# Excerpt to read:
════════

5.2.2 Differences to Operational Conditioning
There are some basic differences between classical and operant conditioning.

The individual is in classical conditioning rather passive. He reacts on a stimulus and has no own
proactive initiative. In operant conditioning he acts and try to find a solution to a given
environment. He even interact with it in order to find a solution.
In classical conditioning there is always a pair of stimuli, one unconditional and one conditional,
whereas in operant conditioning there is no stimulus at all. Of course, there is the environment
providing stimuli but not an active emphasized stimulus.
In operant conditioning the motivation is caused by reinforcement or punishment. Classical
conditioning does not know such feedback.
Operant conditioning is far more important for our daily life: We use it for others (like our children)
and others apply it to us (like colleagues or the boss) but often not in an optimal way.
5.3 Cognitive Influences
In conditional and operant conditioning come behavior, stimuli, interaction and consequences to the
fore. Each kind of learning is eventually a act of cognition because the just observed stimuli or input
must be remembered and interpreted but here the behavior is in the foreground (Bandura, 1976;
Miller & Dollard, 1941). But there are some kind of learning that are based on cognitive activities.
Some of them are introduced here.
5.3.1 Social Learning
This kind of learning is very common, too. Social learning or observational learning starts with the
simple observation what others do. First, the individual is not performing directly but only watching
passive. Compared to the conditioning types no learning is to expect. Despite, learning is in effect.
Bandura (1965, 1969, 1986) tested in numerous experiments that already children learn by
observing adult's behavior. They just imitate the featured actions.
During the most famous experiment, Bandura divided children in three groups and presented all of
them a video clip. All children saw a man who punched or kicked a bobo doll. Later in the film
shown to the first group, the man was rewarded, in the second film he was punished, and in the
third film he experienced no consequences. Right after the film, the subjects were asked to play
with such a doll. The children of the first and third group copied that man. Children of the second
group played the most less aggressive.
Four depending processes are necessary to learn by observing.
First of all, the individual must pay attention to the happening. Again, such a paying

depends on the personal structure of the individual: is it attractive enough? does it have a
adequate level to concern about? what is the own state?
Second, the model behavior must be stored in the memory. Sometimes, this period of time
might be very long, until a adequate opportunity to perform is given.

════════

# Data:
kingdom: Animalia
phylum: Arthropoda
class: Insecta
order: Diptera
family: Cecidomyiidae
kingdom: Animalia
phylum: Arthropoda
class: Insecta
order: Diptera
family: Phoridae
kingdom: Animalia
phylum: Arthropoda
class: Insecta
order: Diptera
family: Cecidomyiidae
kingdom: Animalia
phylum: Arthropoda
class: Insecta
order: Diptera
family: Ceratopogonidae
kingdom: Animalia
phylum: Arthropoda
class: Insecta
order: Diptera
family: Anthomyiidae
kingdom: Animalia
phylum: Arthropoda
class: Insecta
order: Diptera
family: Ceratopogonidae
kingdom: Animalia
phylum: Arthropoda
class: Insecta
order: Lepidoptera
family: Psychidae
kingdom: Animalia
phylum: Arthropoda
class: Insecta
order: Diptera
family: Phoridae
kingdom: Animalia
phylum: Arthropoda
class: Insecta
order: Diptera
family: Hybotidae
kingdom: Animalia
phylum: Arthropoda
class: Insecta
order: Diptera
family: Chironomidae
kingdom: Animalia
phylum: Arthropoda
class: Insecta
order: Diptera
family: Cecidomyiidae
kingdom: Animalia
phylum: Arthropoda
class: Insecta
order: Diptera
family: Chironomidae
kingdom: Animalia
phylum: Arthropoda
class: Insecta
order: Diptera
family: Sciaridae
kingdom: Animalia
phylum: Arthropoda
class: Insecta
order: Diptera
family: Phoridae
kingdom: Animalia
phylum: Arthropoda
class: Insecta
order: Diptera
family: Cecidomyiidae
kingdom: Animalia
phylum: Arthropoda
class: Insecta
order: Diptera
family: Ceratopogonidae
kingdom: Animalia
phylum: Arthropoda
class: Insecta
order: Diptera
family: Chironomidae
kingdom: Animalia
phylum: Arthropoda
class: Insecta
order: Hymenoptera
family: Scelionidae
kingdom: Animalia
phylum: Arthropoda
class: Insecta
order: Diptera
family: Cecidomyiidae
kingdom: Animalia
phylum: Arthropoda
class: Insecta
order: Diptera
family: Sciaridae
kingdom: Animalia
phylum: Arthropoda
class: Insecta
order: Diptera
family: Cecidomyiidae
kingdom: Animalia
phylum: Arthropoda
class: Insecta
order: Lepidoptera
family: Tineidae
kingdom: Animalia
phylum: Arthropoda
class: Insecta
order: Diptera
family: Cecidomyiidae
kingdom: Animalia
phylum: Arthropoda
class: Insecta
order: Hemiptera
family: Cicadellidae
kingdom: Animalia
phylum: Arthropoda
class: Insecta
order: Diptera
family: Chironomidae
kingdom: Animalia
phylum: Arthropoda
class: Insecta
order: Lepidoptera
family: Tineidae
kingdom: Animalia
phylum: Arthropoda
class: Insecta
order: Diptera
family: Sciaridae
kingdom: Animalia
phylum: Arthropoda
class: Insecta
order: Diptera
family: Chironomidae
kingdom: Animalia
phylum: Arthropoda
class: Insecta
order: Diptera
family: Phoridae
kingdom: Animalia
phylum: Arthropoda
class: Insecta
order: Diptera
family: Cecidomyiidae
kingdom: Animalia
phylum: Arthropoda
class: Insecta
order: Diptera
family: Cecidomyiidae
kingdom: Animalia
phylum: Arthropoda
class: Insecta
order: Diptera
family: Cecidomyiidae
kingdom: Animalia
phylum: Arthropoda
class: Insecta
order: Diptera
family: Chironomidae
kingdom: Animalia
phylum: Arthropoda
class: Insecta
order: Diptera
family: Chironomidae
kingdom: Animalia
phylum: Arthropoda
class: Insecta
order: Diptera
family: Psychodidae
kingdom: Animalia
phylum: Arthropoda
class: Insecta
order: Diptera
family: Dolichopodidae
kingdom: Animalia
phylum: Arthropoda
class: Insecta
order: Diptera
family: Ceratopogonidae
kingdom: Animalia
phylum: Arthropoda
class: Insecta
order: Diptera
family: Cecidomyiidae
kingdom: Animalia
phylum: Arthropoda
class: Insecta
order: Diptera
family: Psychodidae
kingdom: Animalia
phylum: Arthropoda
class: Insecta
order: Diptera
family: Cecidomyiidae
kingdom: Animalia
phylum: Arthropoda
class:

════════

# Exercise goal:
Can you carry on the passage on conditioning and social learning, picking up right after its last sentence? The records have no connection to the passage on conditioning and social learning.

# Response to the exercise:
Third, the motor action must be reproduced out of the memory. No own practice is possible
because it is the first time he acts in that way
Fourthly, the subject must be motivated enough to perform and to imitate the former seen
Now, the question arises what and how can increase the motivation. But this question is not
discussed here.
5.3.2 The Cognitive Map
Some situation are not explainable by merely stimuli and behavior structures. Tolman & Honzik
(1930) performed some experiments with rats that were to find a way in a maze to their food.
Several ways were possible. These ways had different lengths. After closing the easiest and shortest
way by imposing the lock B, the rats went without any doubt and error the longest way (way 3).
They must have learned a cognitive map of the maze before. There was no certain stimulus that lead
them to the food, all ways looked the same. Thus, they were not able to distinguish the right way
from the others by a unique stimulus.
Fig. 5: Cognitive Map

But not only rats - also human beings - use cognitive processes to solve problems. Suppose, there is
a problem to solve that we cannot touch or try and error. We can only analyze the problem in our
brain and synthesize a solution virtually. This is a clear cognitive process. This matter is introduced
in the next chapter.
Even the conditioning is a cognitive process. The subject must
process information in an active way
scans the environment for significant events
memorizes many properties in the memory
organizes and integrates the new information from outside is in a beneficial way
decides what is to do based on the new information combined with old information from the
long-term memory
This changes the point of view from a behavioral learning to a cognitive learning. Behavioral
learning emphasizes the physical stimulus and the environment, cognitive learning emphasizes the
internal process necessary to perform such a task. (Spada, Ernst, & Ketterer, 1992). Such a change
in researcher's thinking took place in the last 30 years and changed the aspects of learning, thinking
and memorizing. Also, neurological processes became more important (Garcia & Garcia y
Robertson, 1985; McGaugh, Weinberg, Lynch & Granger, 1985; Thompson, 1986).
Chapter Summary
This section about learning start with the two kind of conditioning. At the first sight they are
behavioral but they demand a tremendous cognitive effort to be performed. Actually, from the
internal point of view they are cognitive tasks. In operant conditioning the two feedbacks -
reinforcement and punishment - are explained more deeply. The third kind of learning - social
learning - that is a merely cognitive process as well is introduced next. The memorizing of a
cognitive map round this chapter off.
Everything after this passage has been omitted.